Hello Carole
It's all rather confusing, but if you fight your way through the pages in this thread you'll probably know as much as I do about Helen/Ellen Day - that's if I've got it right and helped hugely by Bren and Stephanie and others!
In summary:Four sisters, the daughters of William and Ann Day who lived (mainly) in Deal in Kent, all made it out to New Zealand probably on different ships.
The eldest, Ann Eliza Day, b. 1826, Canterbury, Kent, married Samuel Goldsmith in Lambeth. They came out to NZ supposedly on the
Strathallan around 1859 and settled in Waimate. They didn't have any children of their own.

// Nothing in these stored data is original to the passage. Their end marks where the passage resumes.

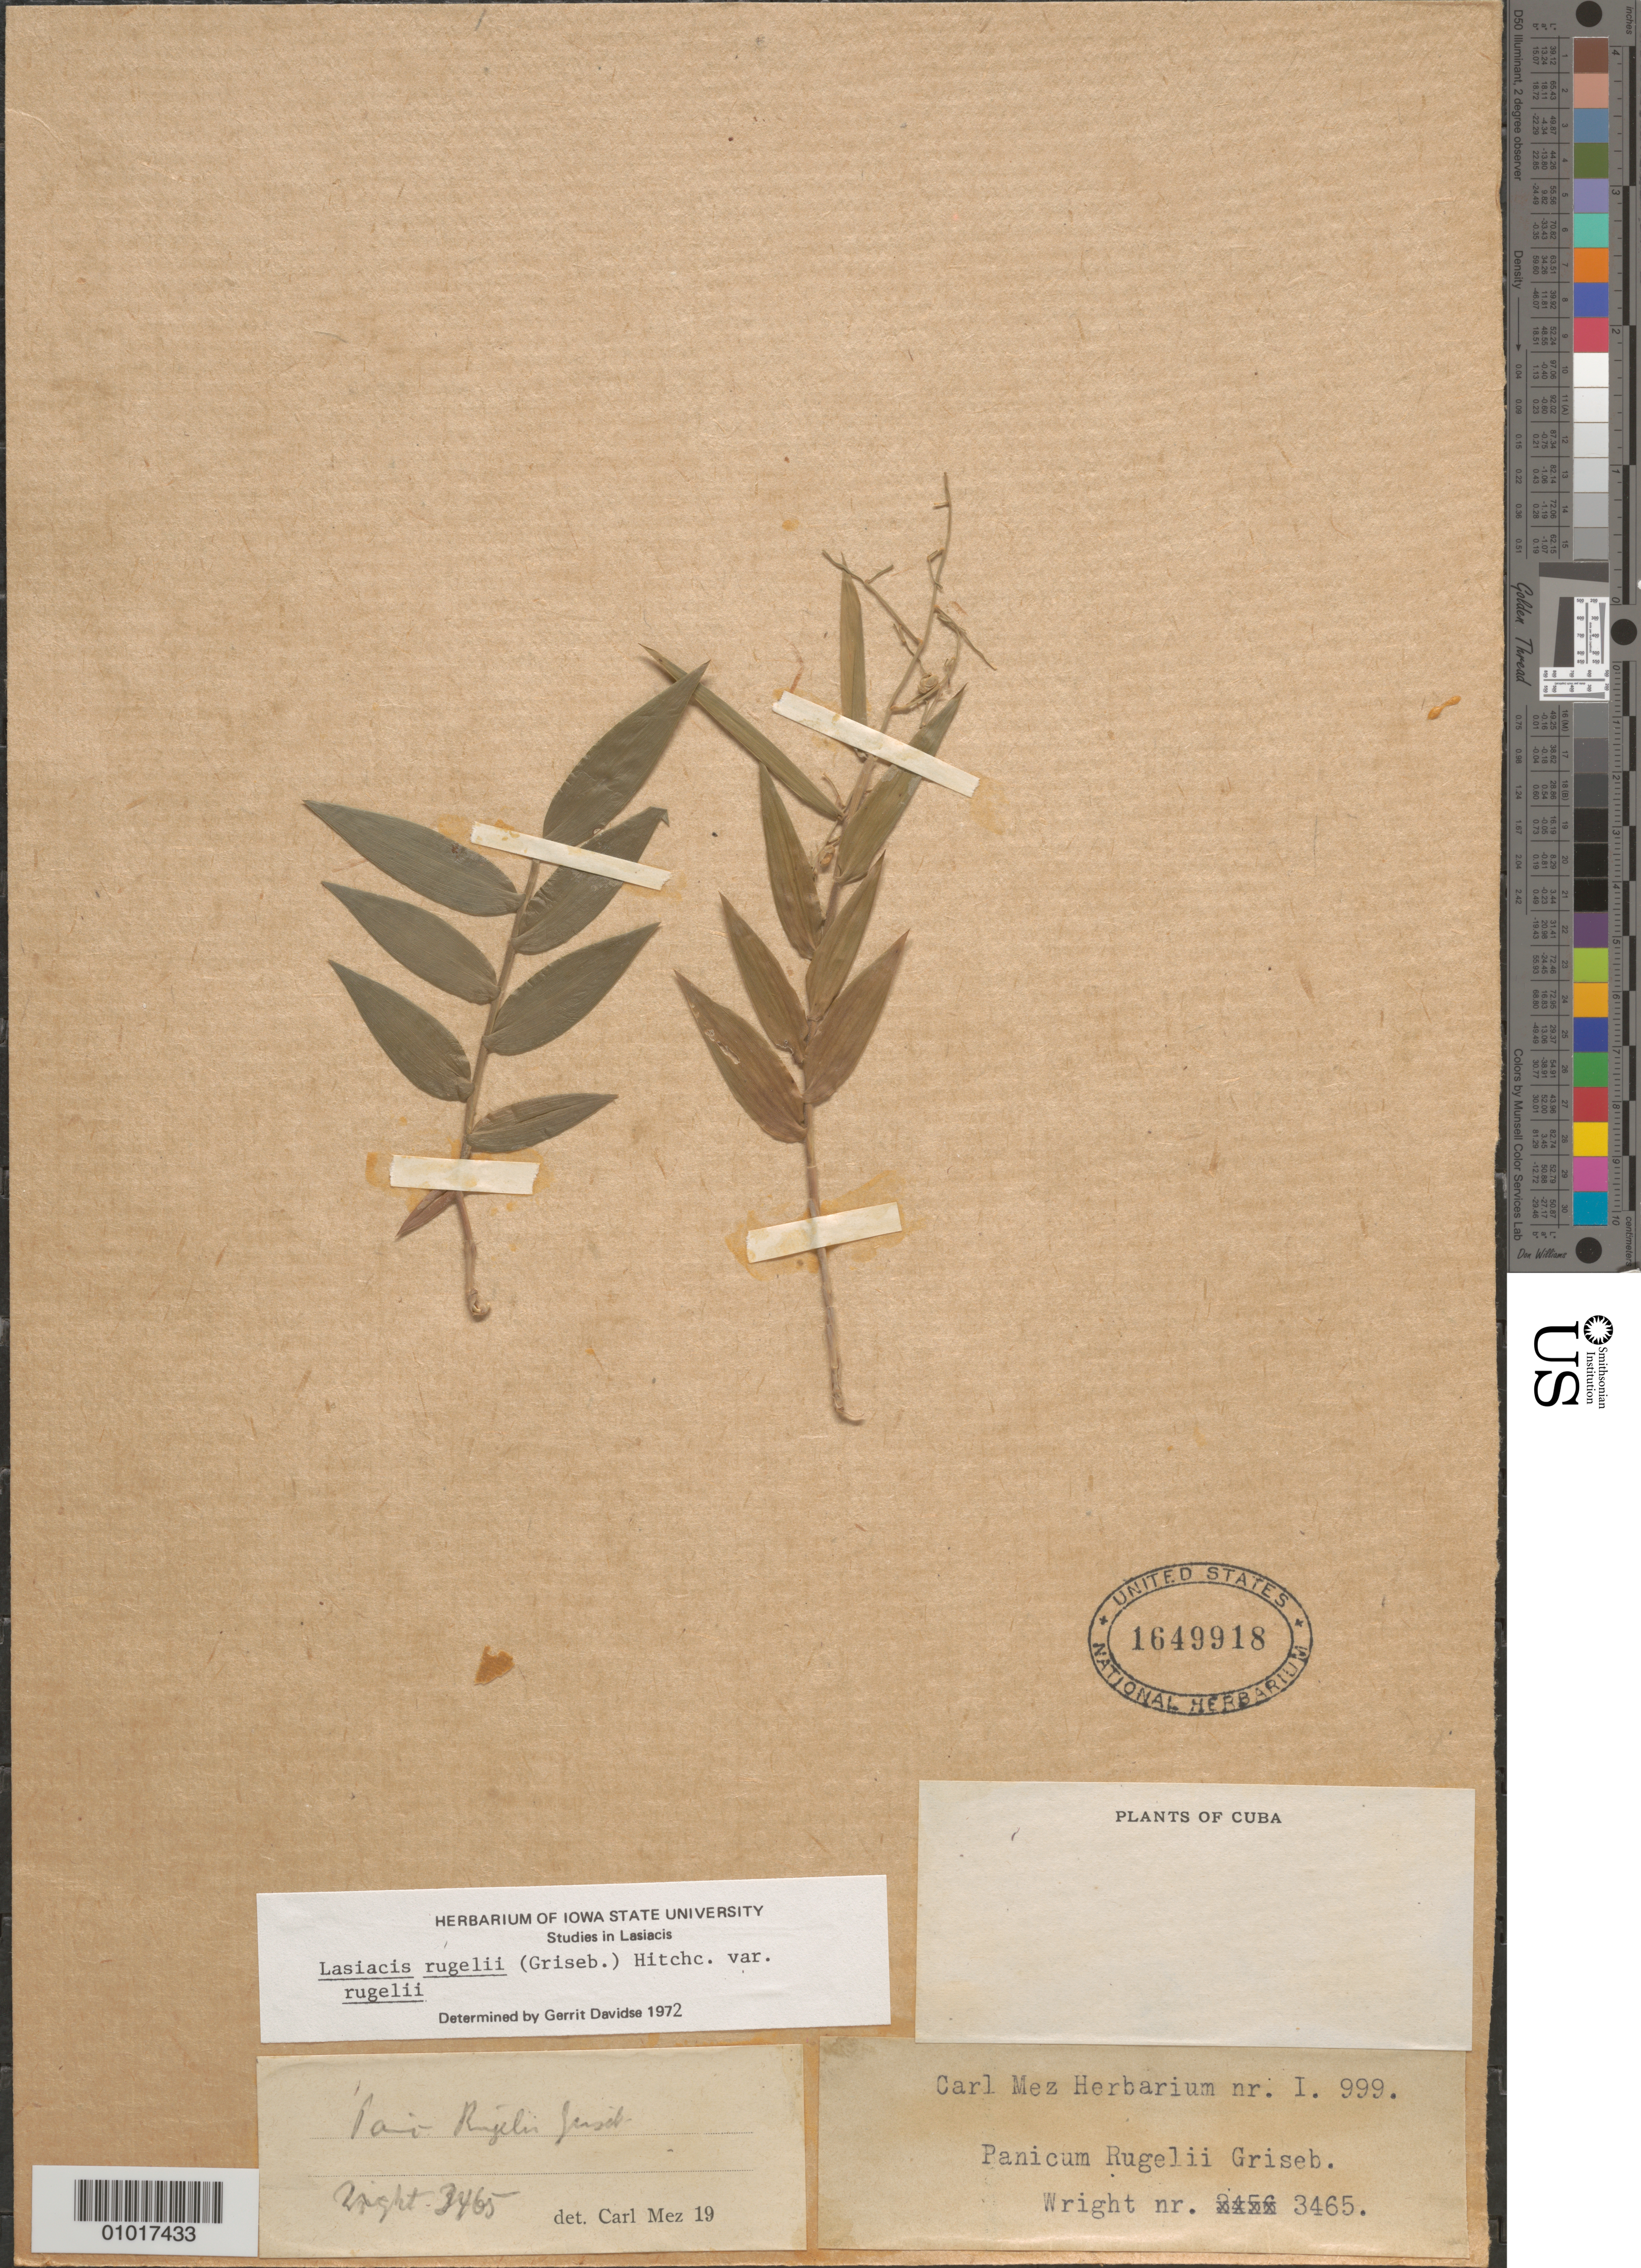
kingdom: Plantae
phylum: Tracheophyta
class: Liliopsida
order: Poales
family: Poaceae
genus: Lasiacis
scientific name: Lasiacis rugelii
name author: (Griseb.) Hitchc.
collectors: C. Wright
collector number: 3465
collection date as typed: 1800 to 1899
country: Cuba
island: Cuba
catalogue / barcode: US 1649918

Elizabeth Day, b. 1828, Canterbury, Kent, married John Bowles in Deal. They came out on the ship
Mystery with their two eldest children arriving Lyttelton March 1859. After her husband John died in 1867, she married William Manchester. Elizabeth is my gr-gr-grandmother, and her daughter Minnie (gr-grandmother) was 'adopted' by her sister Ann Eliza Goldsmith née Day!
Caroline Day, b. 1840, Deal, Kent, married Joseph Flanders in Kent. I don't know if they both came out, but in 1882 Caroline married Isaac Archer in NZ.
Helen/Ellen Day, b. 1848, Deal, Kent, married Robert Henry Morton Mayfield in Kent 1865. Their daughter was born 1866, who in 1871 was with her grandparents in Deal, while her mother Ellen was a servant/nurse in Rochester, Kent. Ellen is next seen in NZ marrying John Blackmore in 1889, and James Nind in 1905.
Her daughter Ellen Eliza Ann Mayfield probably did end up in NZ because she is left money in Samuel Goldsmith's will - it is possible that she had stayed in the UK although unlikely. I don't know when the will was written, I'm guessing quite a long time before his death in 1895.
Where is Ellen Nind buried? I thought she was the one in the Waimate Cemetery, dying in 1918 even though her age is quite wrong (a transcription error, I decided!
). If she died in 1937, she had certainly outlived her sisters by a good few years.
Thanks for the info about James Nind. I do get a pleasure being able to put the right dates into my records, even for quite distant relatives.